When A or V pattern strabismus coexists, the following measures are taken:

  • V pattern + inferior oblique overaction: Combined with inferior oblique weakening procedure
  • A pattern + superior oblique overaction: Combined with superior oblique weakening procedure
  • No oblique overaction: Trick method

The reported success rate after surgery is approximately 60–70%. However, in childhood surgery, a certain amount of “drift” of 10–25 PD compared to the immediate postoperative period is not uncommon, so intentional overcorrection to achieve an esotropia within 10 PD immediately after surgery is considered ideal. Drift in adults is less than in children.

Q When is the appropriate time to perform surgery?
A

In principle, the indication is determined after 4 years of age. Surgery is considered when there is an increase in the frequency of the exotropic phase, an increase in the angle of deviation, or a progression to constant deviation. For details, see the “Standard Treatment” section.

6. Pathophysiology and Detailed Mechanism of Onset

Section titled “6. Pathophysiology and Detailed Mechanism of Onset”

Both mechanical and innervational factors are involved in the onset of intermittent exotropia.
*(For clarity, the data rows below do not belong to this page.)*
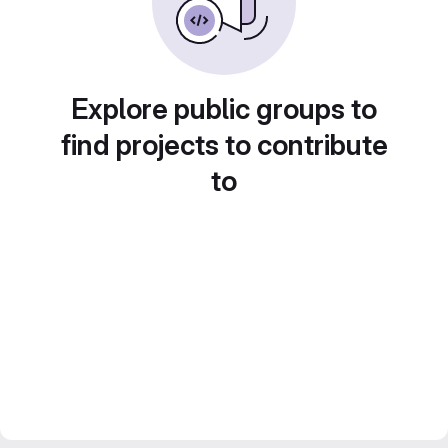
Explore public groups to
find projects to contribute
to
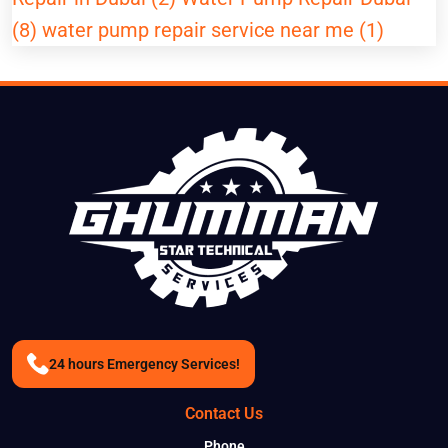
(8)
water pump repair service near me (1)
24 hours Emergency Services!
Contact Us
Phone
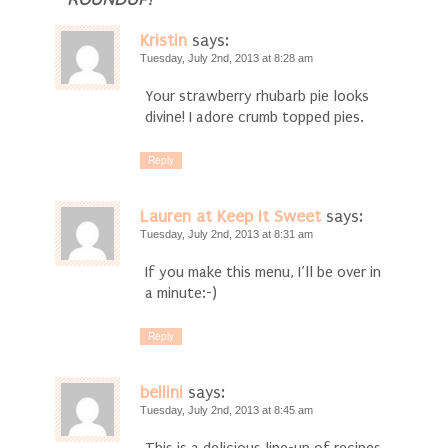
ROUNDUP!
Kristin
says:
Tuesday, July 2nd, 2013 at 8:28 am
Your strawberry rhubarb pie looks
divine! I adore crumb topped pies.
Reply
Lauren at Keep It Sweet
says:
Tuesday, July 2nd, 2013 at 8:31 am
If you make this menu, I’ll be over in
a minute:-)
Reply
bellini
says:
Tuesday, July 2nd, 2013 at 8:45 am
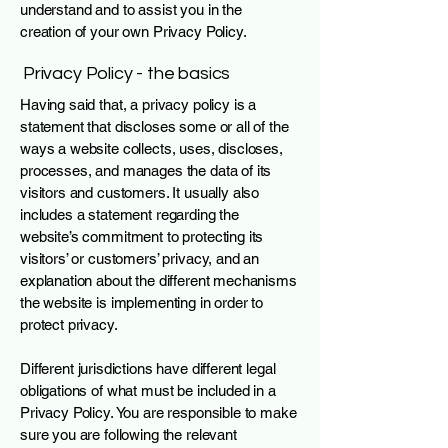
understand and to assist you in the
creation of your own Privacy Policy.
Privacy Policy - the basics
Having said that, a privacy policy is a
statement that discloses some or all of the
ways a website collects, uses, discloses,
processes, and manages the data of its
visitors and customers. It usually also
includes a statement regarding the
website’s commitment to protecting its
visitors’ or customers’ privacy, and an
explanation about the different mechanisms
the website is implementing in order to
protect privacy.
Different jurisdictions have different legal
obligations of what must be included in a
Privacy Policy. You are responsible to make
sure you are following the relevant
The divergence center in the brainstem tegmentum and divergence burst cells in the midbrain reticular formation control divergence movements. An imbalance in these innervations leads to outward deviation. Some theories suggest a congenital defect in fusion function, but since many patients maintain normal binocular vision, this is unlikely to be the primary cause.

The AC/A ratio (accommodative convergence to accommodation ratio) is measured using the heterophoria method and the gradient method. A high AC/A ratio is diagnosed when the difference in strabismus angle between distance and near is 10 PD or more. A high AC/A ratio is characteristic of the divergence excess type, and its involvement is assessed with a +3.0 D lens addition test.
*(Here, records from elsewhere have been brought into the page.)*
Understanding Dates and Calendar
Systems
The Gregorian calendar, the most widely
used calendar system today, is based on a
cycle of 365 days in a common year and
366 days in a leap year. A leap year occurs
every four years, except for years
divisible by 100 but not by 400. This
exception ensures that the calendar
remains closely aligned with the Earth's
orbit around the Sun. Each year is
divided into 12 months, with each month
According to Donders’ theory, uncorrected myopia or hyperopia leads to insufficient accommodative convergence, resulting in exophoria.

Intermittent exotropia progresses through the following stages.
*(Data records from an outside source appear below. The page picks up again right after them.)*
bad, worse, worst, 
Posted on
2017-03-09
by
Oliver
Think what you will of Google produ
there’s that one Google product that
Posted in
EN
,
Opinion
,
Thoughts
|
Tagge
Exophoria → Intermittent exotropia → Constant exotropia

In early-onset cases, sensory adaptation leads to suppression, and patients often do not notice double vision. Therefore, the discovery is often triggered by the caregiver noticing an abnormal eye position.

Genetic predisposition is also involved, and the etiology is multifactorial. Abnormal positioning of the extraocular muscle pulleys causes deviation in eye movements as a mechanical factor.


7. Latest Research and Future Prospects (Research Stage Reports)

Section titled “7. Latest Research and Future Prospects (Research Stage Reports)”

Transient Refractive Changes After Strabismus Surgery

Section titled “Transient Refractive Changes After Strabismus Surgery”

Yoshimura et al. (2022) reported a case of a 6-year-old girl with intermittent exotropia who underwent lateral rectus recession of 6.0 mm and medial rectus resection of 6.5 mm, resulting in transient high myopia from +0.25 D to -9.00 D in the operated eye 1). AS-OCT confirmed ciliary body detachment, anterior chamber shallowing (1.955 mm vs. 3.007 mm in the fellow eye), and lens thickening (4.216 mm vs. 3.528 mm in the fellow eye). Spontaneous recovery occurred within 8 weeks.

The cause is presumed to be anterior segment ischemia induced by strabismus surgery, leading to uveitis, ciliary body detachment, zonular relaxation, and lens deformation 1).

Anterior segment ischemia is a complication that can occur when the anterior ciliary arteries are severed during rectus muscle surgery, and recovery takes 2 to 12 weeks in adults 1). Children have higher lens flexibility and may develop more severe myopia than adults 1).

ParameterOperated EyeFellow Eye
Refractive value (postoperative)-9.00 D+0.25 D
Anterior chamber depth1.955mm3.007mm
Lens thickness4.216mm3.528mm

  1. Yoshimura A, Miyata M, Muraoka Y, et al. Unilateral transient high myopization after pediatric strabismus surgery. Am J Ophthalmol Case Rep. 2022;25:101421.
  2. American Academy of Ophthalmology. Adult Strabismus Preferred Practice Pattern. AAO. 2019.
  3. Pang Y, Gnanaraj L, Gayleard J, Han G, Hatt SR. Interventions for intermittent exotropia. Cochrane Database Syst Rev. 2021;9(9):CD003737. PMID: 34516656.